I read an interesting blog post from an ex-YouTube engineer named Chris Zacharias. Chris relates a story about a project dubbed “Feather,” an endeavor to reduce page size from 1.2BM to less than 100KB (the speed at which a web-page renders in a browser is related to its size). After much effort and hand-tooling, he reduced to page size to 98KB and launched it as an opt-in feature to a small fraction of traffic.
After a week of data collection, he reviewed the numbers and found that the page latency of those users who opted-in to Feather had actually increased. This was a baffling result that no amount of in-house testing could seem to answer. That is, until one of Chris’s colleagues stumbled upon the answer: geography.

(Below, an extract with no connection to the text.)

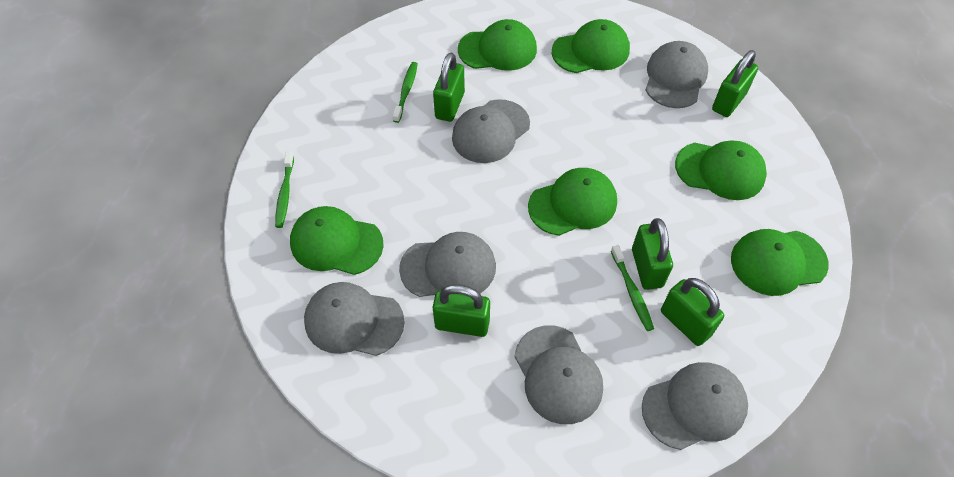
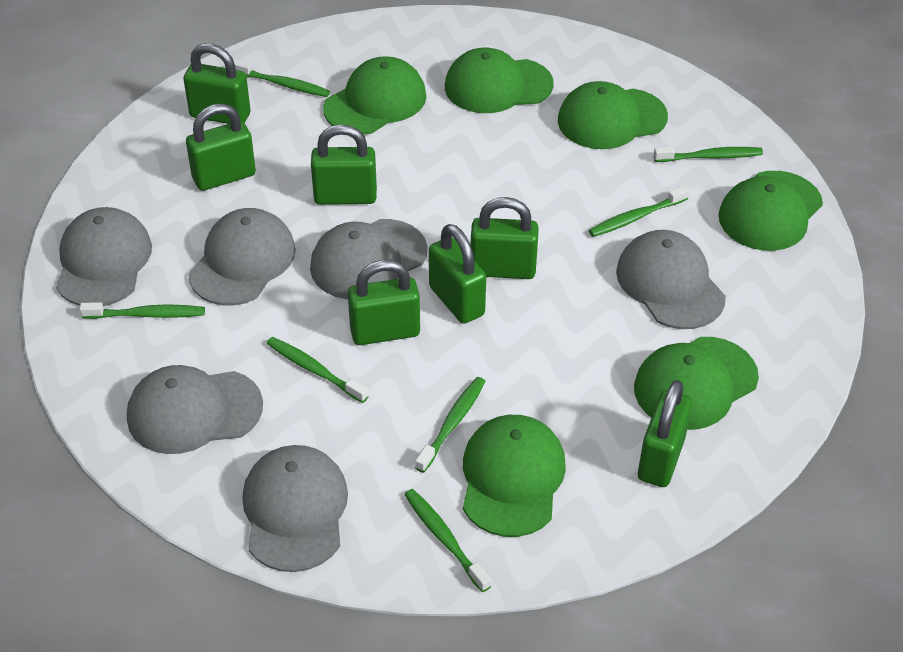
green padlock: 5 -> 7
green toothbrush: 3 -> 7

What they found was that a disproportionate amount of users were from regions of the globe where the earlier 1.2MB YouTube page had taken 20 minutes to load. By reducing the page size by a factor of 10, the page now only took 2 minutes to load — a bearable wait for those who wanted to watch a video online. Since there was a disproportionate amount of users loading pages from these regions, the average page load time had gone up. If Chris had normalized his statistics to measure the average percent time reduction in page load time instead of the actual time to load, he would have seen what he expected.
The reason I relate this story here is because it highlights the importance of context in statistics — especially “summary” statistics like averages. As data becomes more abundant and available and computer power becomes cheaper, it is tempting to simply throw data at a model. To paraphrase Nate Silver: “throwing a bunch of variables in a blender does not make haute cuisine.” Without context, numbers like correlation are just numbers; without context, you are no better off building your portfolio from correlation numbers than you are building your portfolio from the number 42 or the flip of a coin.
It is important to remember that statistics and quantitative methods give us a way to explore and summarize data, but it is imperative that we understand the context in which we are measuring.